The new operator takes a function F and arguments: new F(arguments...). It does three easy steps:

Create the instance of the class. It is an empty object with its __proto__ property set to F.prototype. Initialize the instance.

The function F is called with the arguments passed and this set to be the instance.

Return the instance

(regarding the "instance of the class" there's a slight difference between a ES6 constructor and a normal function invoked with new, I talked about it in this post, but is not particularly important

Before ES5, to replicate the 3 aforementioned steps we had to do something like this (from the same StackOverflow answer):


    function New (f) {
/*1*/  var n = { '__proto__': f.prototype };
       return function () {
/*2*/    f.apply(n, arguments);
/*3*/    return n;
       };
     }
     
let p1 = New(Person)("Francois", 4);

or like this:


function construct(type, args) {
    function F() {
        type.apply(this, args);
    }
    F.prototype = type.prototype;
    return new F();
}
let p1 = construct(Person, ["Francois", 4]);

With the advent of ES5 we could simplify it a bit using Object.create, like this:


function createFromType(type, args){
	return type.apply(Object.create(type.prototype), args);
}
let p1 = createFromType(Person, ["Francois", 4]);

The 3 techniques above will not work with ES6 classes, because we can not use "apply" (or "call") with an ES6 class constructor (it's only constructable, but not callable, so using call or apply will throw an "Uncaught TypeError: Class constructor xxx cannot be invoked without 'new'"). So we can just forget about them (safe for historical reasons) and use the 2 first approaches that I show in this post.

Saturday 22 January 2022

Open Ports

On several occasions lately I've not been able to start a server application cause I already had another "forgotten" process listening on that port. I'll write here the steps to locate and kill that initial process.

Windows.

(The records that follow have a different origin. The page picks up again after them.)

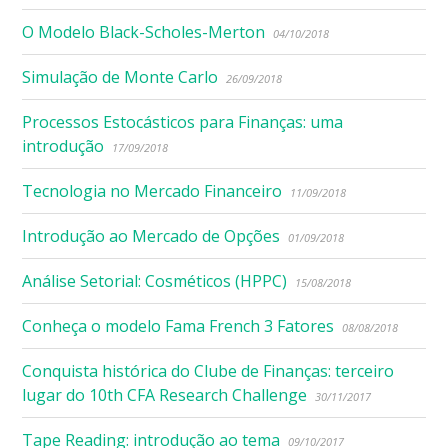
O Modelo Black-Scholes-Merton
04/10/2018
Simulação de Monte Carlo
26/09/2018
Processos Estocásticos para Finanças: uma
introdução
17/09/2018
Tecnologia no Mercado Financeiro
11/09/2018
Introdução ao Mercado de Opções
01/09/2018
Análise Setorial: Cosméticos (HPPC)
15/08/2018
Conheça o modelo Fama French 3 Fatores
08/08/2018
Conquista histórica do Clube de Finanças: terceiro
lugar do 10th CFA Research Challenge
30/11/2017
Tape Reading: introdução ao tema
09/10/2017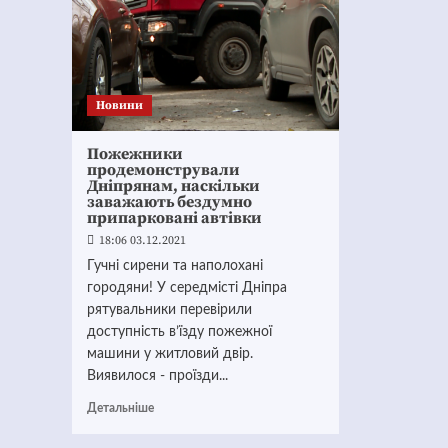
Новини
Пожежники
продемонстрували
Дніпрянам, наскільки
заважають бездумно
припарковані автівки
18:06 03.12.2021
Гучні сирени та наполохані
городяни! У середмісті Дніпра
рятувальники перевірили
доступність в’їзду пожежної
машини у житловий двір.
Виявилося - проїзди...
Детальніше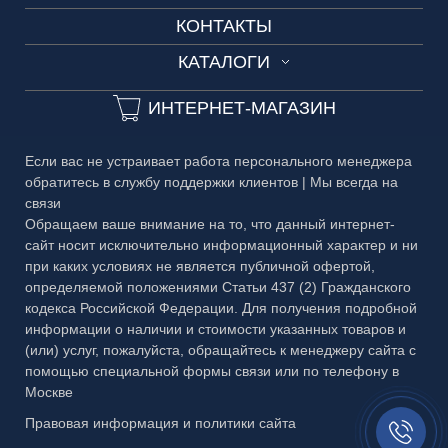
КОНТАКТЫ
Технические условия
Разработка дизайн-проекта
3D-тур
ОГРАЖДЕНИЯ
КАТАЛОГИ
Сроки изготовления
3D-тур на производство
ДВЕРИ
Каталог №1 Зеркальные изделия
Частые вопросы
ИНТЕРНЕТ-МАГАЗИН
ЗЕРКАЛА
Каталог №2 Мебель из стекла
Гарантия
БАГЕТ
Если вас не устраивает работа персонального менеджера
Каталог №3 Двери
Публичная оферта
обратитесь в службу поддержки клиентов | Мы всегда на
МЕТАЛЛ
связи
Каталог №4 Витражи
Правовая информация
Обращаем ваше внимание на то, что данный интернет-
сайт носит исключительно информационный характер и ни
Каталог №5 Стеклянные ограждения
при каких условиях не является публичной офертой,
определяемой положениями Статьи 437 (2) Гражданского
Каталог №6 Металлоконструкции
кодекса Российской Федерации. Для получения подробной
Каталог №7 Матовые рисунки
информации о наличии и стоимости указанных товаров и
(или) услуг, пожалуйста, обращайтесь к менеджеру сайта с
Каталог №8 Скинали и кухонные фартуки
помощью специальной формы связи или по телефону в
Москве
Каталог №9 Алмазная гравировка
Заказать
Правовая информация и политики сайта
звонок//
Каталог №10 Бевели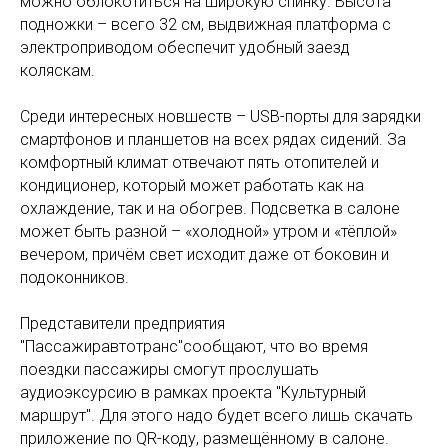
можно облокотиться на широкую спинку. Высота
подножки – всего 32 см, выдвижная платформа с
электроприводом обеспечит удобный заезд
коляскам.
Среди интересных новшеств – USB-порты для зарядки
смартфонов и планшетов на всех рядах сидений. За
комфортный климат отвечают пять отопителей и
кондиционер, который может работать как на
охлаждение, так и на обогрев. Подсветка в салоне
может быть разной – «холодной» утром и «тёплой»
вечером, причём свет исходит даже от боковин и
подоконников.
Представители предприятия
"Пассажиравтотранс"сообщают, что во время
поездки пассажиры смогут прослушать
аудиоэксурсию в рамках проекта "Культурный
маршрут". Для этого надо будет всего лишь скачать
приложение по QR-коду, размещённому в салоне.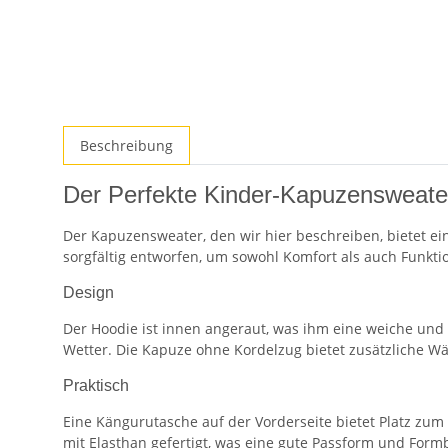
Beschreibung
Der Perfekte Kinder-Kapuzensweater:
Der Kapuzensweater, den wir hier beschreiben, bietet ei
sorgfältig entworfen, um sowohl Komfort als auch Funktio
Design
Der Hoodie ist innen angeraut, was ihm eine weiche und 
Wetter. Die Kapuze ohne Kordelzug bietet zusätzliche Wä
Praktisch
Eine Kängurutasche auf der Vorderseite bietet Platz z
mit Elasthan gefertigt, was eine gute Passform und Form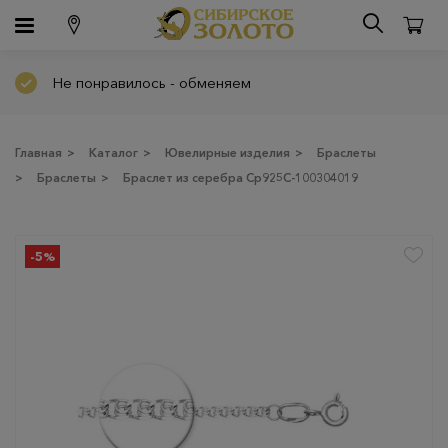
Не понравилось - обменяем
Главная
>
Каталог
>
Ювелирные изделия
>
Браслеты
>
Браслеты
>
Браслет из серебра Ср925С-100304019
-5%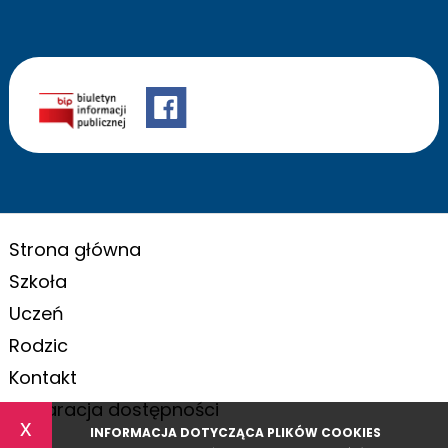
Strona główna
Szkoła
Uczeń
Rodzic
Kontakt
Deklaracja dostępności
x
INFORMACJA DOTYCZĄCA PLIKÓW COOKIES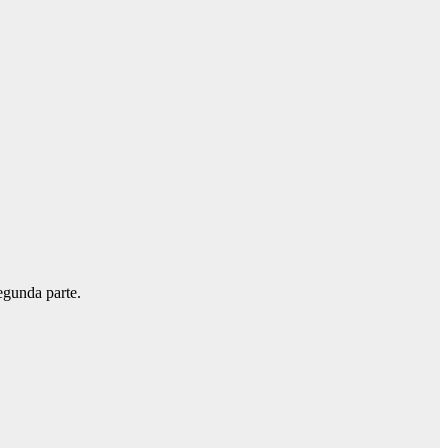
segunda parte.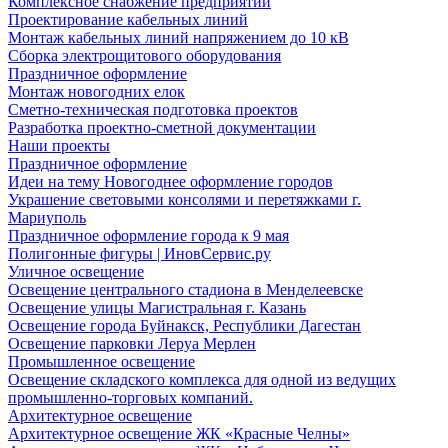
Комплексное снабжение предприятий
Проектирование кабельных линий
Монтаж кабельных линий напряжением до 10 кВ
Сборка электрощитового оборудования
Праздничное оформление
Монтаж новогодних елок
Сметно-техническая подготовка проектов
Разработка проектно-сметной документации
Наши проекты
Праздничное оформление
Идеи на тему Новогоднее оформление городов
Украшение световыми консолями и перетяжками г.
Мариуполь
Праздничное оформление города к 9 мая
Полигонные фигуры | ИновСервис.ру
Уличное освещение
Освещение центрального стадиона в Менделеевске
Освещение улицы Магистральная г. Казань
Освещение города Буйнакск, Республики Дагестан
Освещение парковки Леруа Мерлен
Промышленное освещение
Освещение складского комплекса для одной из ведущих
промышленно-торговых компаний.
Архитектурное освещение
Архитектурное освещение ЖК «Красные Челны»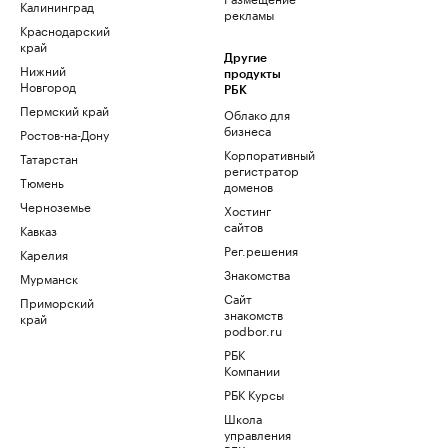
Калининград
рекламы
Краснодарский
край
Другие
Нижний
продукты
Новгород
РБК
Пермский край
Облако для
бизнеса
Ростов-на-Дону
Корпоративный
Татарстан
регистратор
Тюмень
доменов
Черноземье
Хостинг
сайтов
Кавказ
Рег.решения
Карелия
Знакомства
Мурманск
Сайт
Приморский
знакомств
край
podbor.ru
РБК
Компании
РБК Курсы
Школа
управления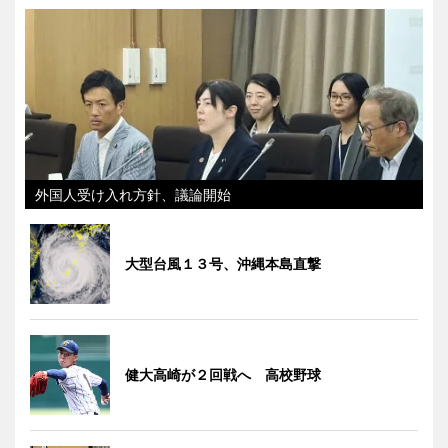
外国人受け入れ方針、議論開始
大型台風１３号、沖縄本島直撃
健大高崎が２回戦へ 高校野球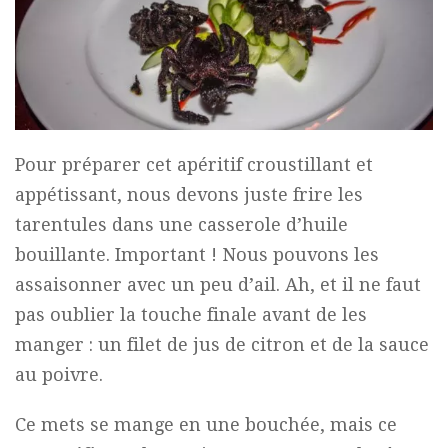
Pour préparer cet apéritif croustillant et
appétissant, nous devons juste frire les
tarentules dans une casserole d’huile
bouillante. Important ! Nous pouvons les
assaisonner avec un peu d’ail. Ah, et il ne faut
pas oublier la touche finale avant de les
manger : un filet de jus de citron et de la sauce
au poivre.
Ce mets se mange en une bouchée, mais ce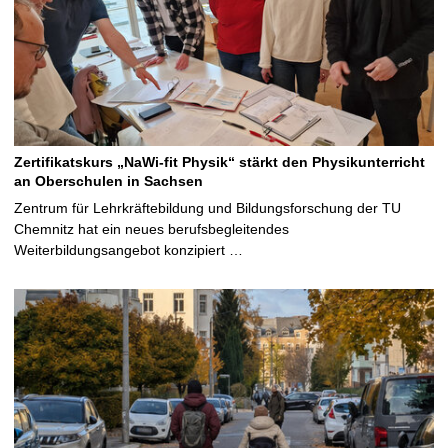
Zertifikatskurs „NaWi-fit Physik“ stärkt den Physikunterricht
an Oberschulen in Sachsen
Zentrum für Lehrkräftebildung und Bildungsforschung der TU
Chemnitz hat ein neues berufsbegleitendes
Weiterbildungsangebot konzipiert …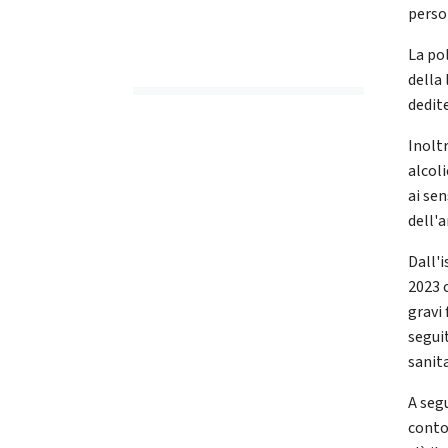
perso
La po
della
dedite
Inolt
alcol
ai sen
dell'a
Dall'i
2023 
gravi 
segui
sanita
A seg
conto 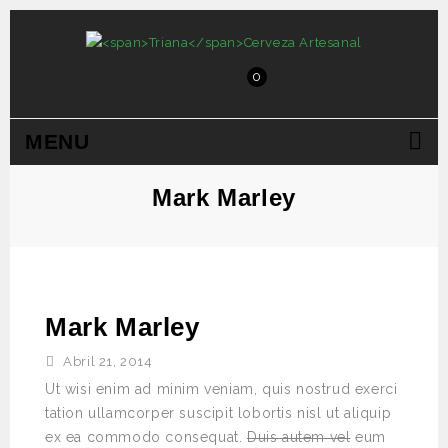
0
MENU
Mark Marley
Mark Marley
Abril 21, 2014
Ut wisi enim ad minim veniam, quis nostrud exerci
tation ullamcorper suscipit lobortis nisl ut aliquip
ex ea commodo consequat.
Duis autem vel
eum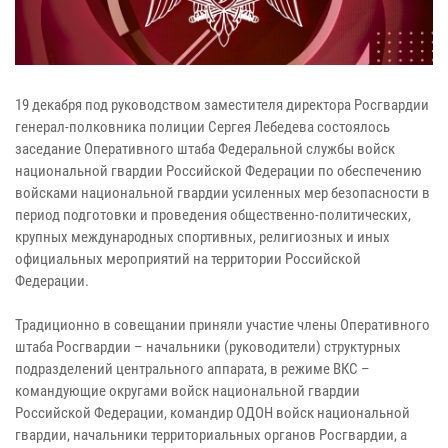
19 декабря под руководством заместителя директора Росгвардии
генерал-полковника полиции Сергея Лебедева состоялось
заседание Оперативного штаба Федеральной службы войск
национальной гвардии Российской Федерации по обеспечению
войсками национальной гвардии усиленных мер безопасности в
период подготовки и проведения общественно-политических,
крупных международных спортивных, религиозных и иных
официальных мероприятий на территории Российской
Федерации.
Традиционно в совещании приняли участие члены Оперативного
штаба Росгвардии – начальники (руководители) структурных
подразделений центрального аппарата, в режиме ВКС –
командующие округами войск национальной гвардии
Российской Федерации, командир ОДОН войск национальной
гвардии, начальники территориальных органов Росгвардии, а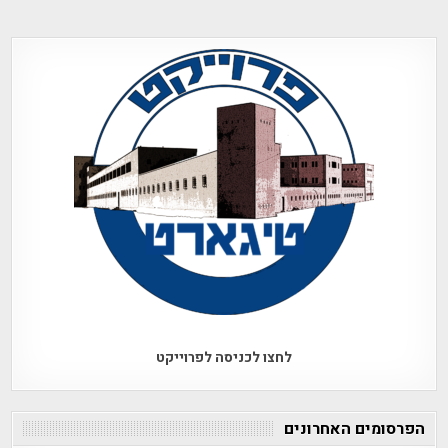
לחצו לכניסה לפרוייקט
הפרסומים האחרונים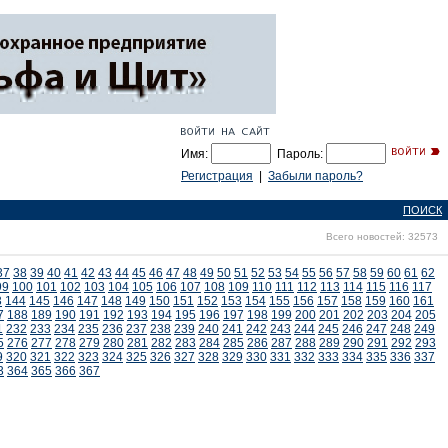
Имя:
Пароль:
Регистрация
|
Забыли пароль?
ПОИСК
Всего новостей: 32573
37
38
39
40
41
42
43
44
45
46
47
48
49
50
51
52
53
54
55
56
57
58
59
60
61
62
99
100
101
102
103
104
105
106
107
108
109
110
111
112
113
114
115
116
117
3
144
145
146
147
148
149
150
151
152
153
154
155
156
157
158
159
160
161
7
188
189
190
191
192
193
194
195
196
197
198
199
200
201
202
203
204
205
1
232
233
234
235
236
237
238
239
240
241
242
243
244
245
246
247
248
249
5
276
277
278
279
280
281
282
283
284
285
286
287
288
289
290
291
292
293
9
320
321
322
323
324
325
326
327
328
329
330
331
332
333
334
335
336
337
3
364
365
366
367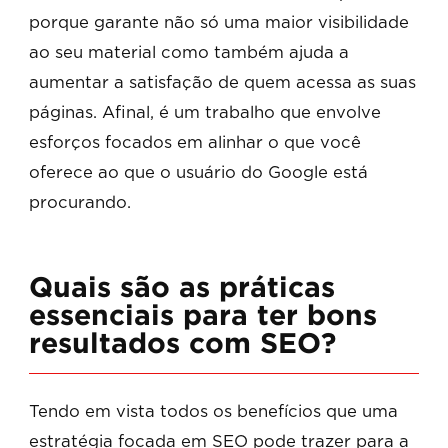
porque garante não só uma maior visibilidade
ao seu material como também ajuda a
aumentar a satisfação de quem acessa as suas
páginas. Afinal, é um trabalho que envolve
esforços focados em alinhar o que você
oferece ao que o usuário do Google está
procurando.
Quais são as práticas
essenciais para ter bons
resultados com SEO?
Tendo em vista todos os benefícios que uma
estratégia focada em SEO pode trazer para a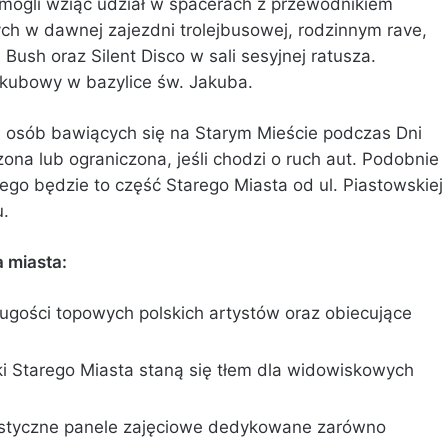
mogli wziąć udział w spacerach z przewodnikiem
h w dawnej zajezdni trolejbusowej, rodzinnym rave,
ush oraz Silent Disco w sali sesyjnej ratusza.
akubowy w bazylice św. Jakuba.
osób bawiących się na Starym Mieście podczas Dni
ona lub ograniczona, jeśli chodzi o ruch aut. Podobnie
o będzie to część Starego Miasta od ul. Piastowskiej
u.
 miasta:
gości topowych polskich artystów oraz obiecujące
ki Starego Miasta staną się tłem dla widowiskowych
ystyczne panele zajęciowe dedykowane zarówno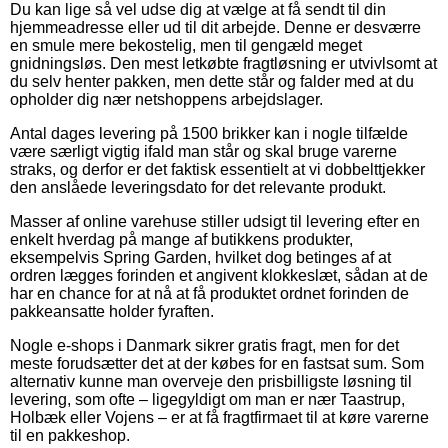
Du kan lige så vel udse dig at vælge at få sendt til din
hjemmeadresse eller ud til dit arbejde. Denne er desværre
en smule mere bekostelig, men til gengæld meget
gnidningsløs. Den mest letkøbte fragtløsning er utvivlsomt at
du selv henter pakken, men dette står og falder med at du
opholder dig nær netshoppens arbejdslager.
Antal dages levering på 1500 brikker kan i nogle tilfælde
være særligt vigtig ifald man står og skal bruge varerne
straks, og derfor er det faktisk essentielt at vi dobbelttjekker
den anslåede leveringsdato for det relevante produkt.
Masser af online varehuse stiller udsigt til levering efter en
enkelt hverdag på mange af butikkens produkter,
eksempelvis Spring Garden, hvilket dog betinges af at
ordren lægges forinden et angivent klokkeslæt, sådan at de
har en chance for at nå at få produktet ordnet forinden de
pakkeansatte holder fyraften.
Nogle e-shops i Danmark sikrer gratis fragt, men for det
meste forudsætter det at der købes for en fastsat sum. Som
alternativ kunne man overveje den prisbilligste løsning til
levering, som ofte – ligegyldigt om man er nær Taastrup,
Holbæk eller Vojens – er at få fragtfirmaet til at køre varerne
til en pakkeshop.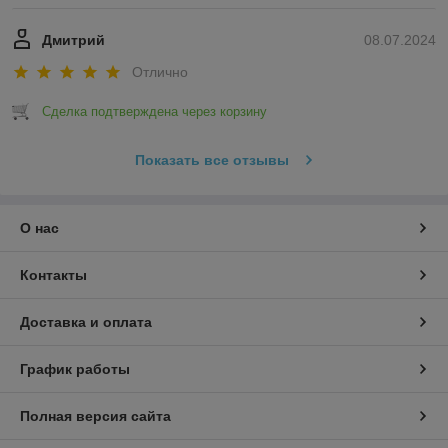
диммера позволяет управлять яркостью освещения, что
помогает сократить расходы на электроэнергии.
Дмитрий
08.07.2024
Дополнительно светильники комплектуются блоками
Отлично
аварийного питания, которые поддерживают
беспрерывность освещения в течение нескольких часов
после отключения электричества.
Сделка подтверждена через корзину
Купить потолочный светодиодный линейный светильник
можно с доставкой по Минску и в другие регионы Беларуси.
Показать все отзывы
Представленное в каталоге оборудование сертифицировано,
соответствует ГОСТ и имеет гарантия производителя.
Наши специалисты помогут выбрать оборудование для
О нас
торгового объекта или заведения общепита. Заказы
принимаются онлайн и по телефону.
Контакты
Доставка и оплата
График работы
Полная версия сайта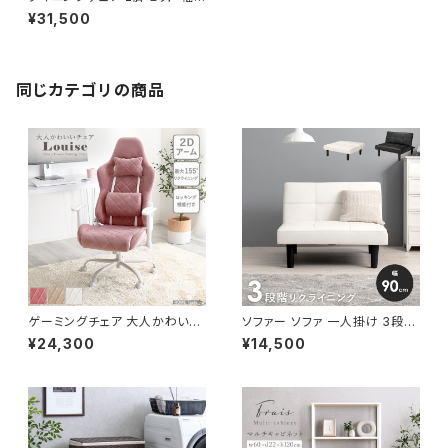
8 チェア チェアー 椅子 いす ブ
¥31,500
ークレ生地 エントランスチェア
新生活 模様替え
同じカテゴリの商品
ゲーミングチェア 大人かわいい
ソファー ソファ 一人掛け 3段階
チェア エレガントチェア ワーク
リクライニング ローソファー 一
¥24,300
¥14,500
チェア オフィスチェア イス チェ
人暮らし 新生活 幅90
ア 椅子 いす デザイナーズ 新生
活 模様替え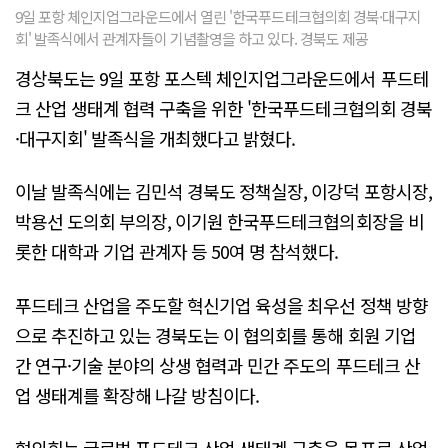
9일 포항 체인지업그라운드에서 열린 '한국푸드테크협의회 경북·대구지
회' 발족식에서 관계자들이 기념촬영을 하고 있다. 경북도 제공
경상북도는 9일 포항 포스텍 체인지업그라운드에서 푸드테
크 산업 생태계 협력 구축을 위한 '한국푸드테크협의회 경북
·대구지회' 발족식을 개최했다고 밝혔다.
이날 발족식에는 김민석 경북도 정책실장, 이강덕 포항시장,
박용선 도의회 부의장, 이기원 한국푸드테크협의회장을 비
롯한 대학과 기업 관계자 등 50여 명 참석했다.
푸드테크 산업을 주도할 혁신기업 육성을 최우선 정책 방향
으로 추진하고 있는 경북도는 이 협의회를 통해 회원 기업
간 연구·기술 분야의 상생 협력과 민간 주도의 푸드테크 산
업 생태계를 확장해 나갈 방침이다.
협의회는 글로벌 푸드테크 산업 생태계 구축을 목표로 산업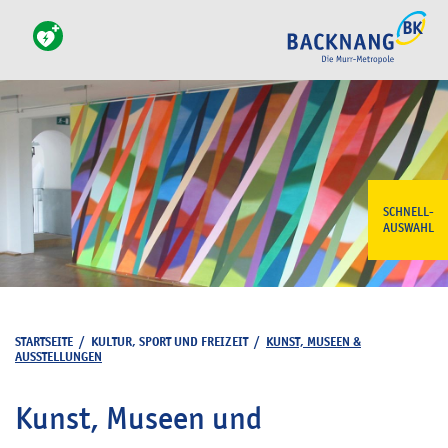
SCHNELL-
AUSWAHL
STARTSEITE
/
KULTUR, SPORT UND FREIZEIT
/
KUNST, MUSEEN &
AUSSTELLUNGEN
Kunst, Museen und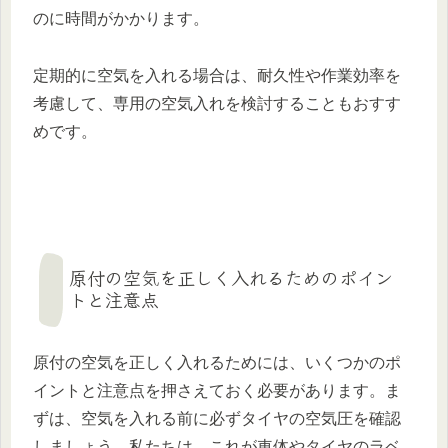
のに時間がかかります。
定期的に空気を入れる場合は、耐久性や作業効率を
考慮して、専用の空気入れを検討することもおすす
めです。
原付の空気を正しく入れるためのポイン
トと注意点
原付の空気を正しく入れるためには、いくつかのポ
イントと注意点を押さえておく必要があります。ま
ずは、空気を入れる前に必ずタイヤの空気圧を確認
しましょう。私たちは、これが車体やタイヤのラベ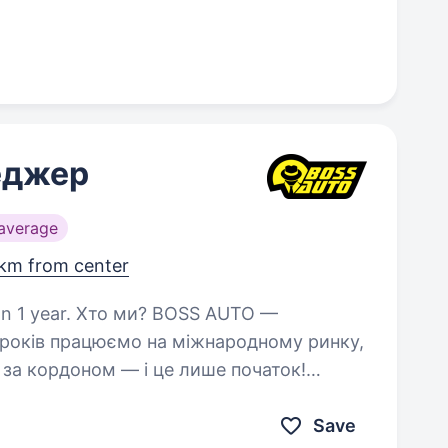
еджер
average
 km from center
? BOSS AUTO —
8 років працюємо на міжнародному ринку,
а за кордоном — і це лише початок!
ми створюємо кайф від…
Save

I want to kill the process listening on port 3000. Using standard Windows tools (no need to install some bash version or anything) we can use "netstat -ano" to list TCP and UDP listening ports and established connections, and then do some filtering on the output, like this:
netstat -ano | fidstr LISTENING | findstr 3000 to get the process ID
and then taskkill /F /PID 12345 to kill the process (with PID 12345)

Linux. netstat is considered deprecated in most Linux distros and we should use the ss command instead.
We can use "ss -ltunp" to list TCP and UDP listening ports, and then do some filtering on the output, like this:
ss -ltunp | grep LISTEN | grep 3000 to get the process ID
and then kill -9 12345 to kill the process (with PID 12345)

I had almost forgotten that UDP is a connectionless protocol and somehow this seems to have motivated netstat and ss authors to display a different State value for listening UDP ports. netstat shows TCP listening ports as "LISTENING" status, and UDP ports as empty. ss shows TCP listening ports as "LISTEN" and UDP ports as "CONN".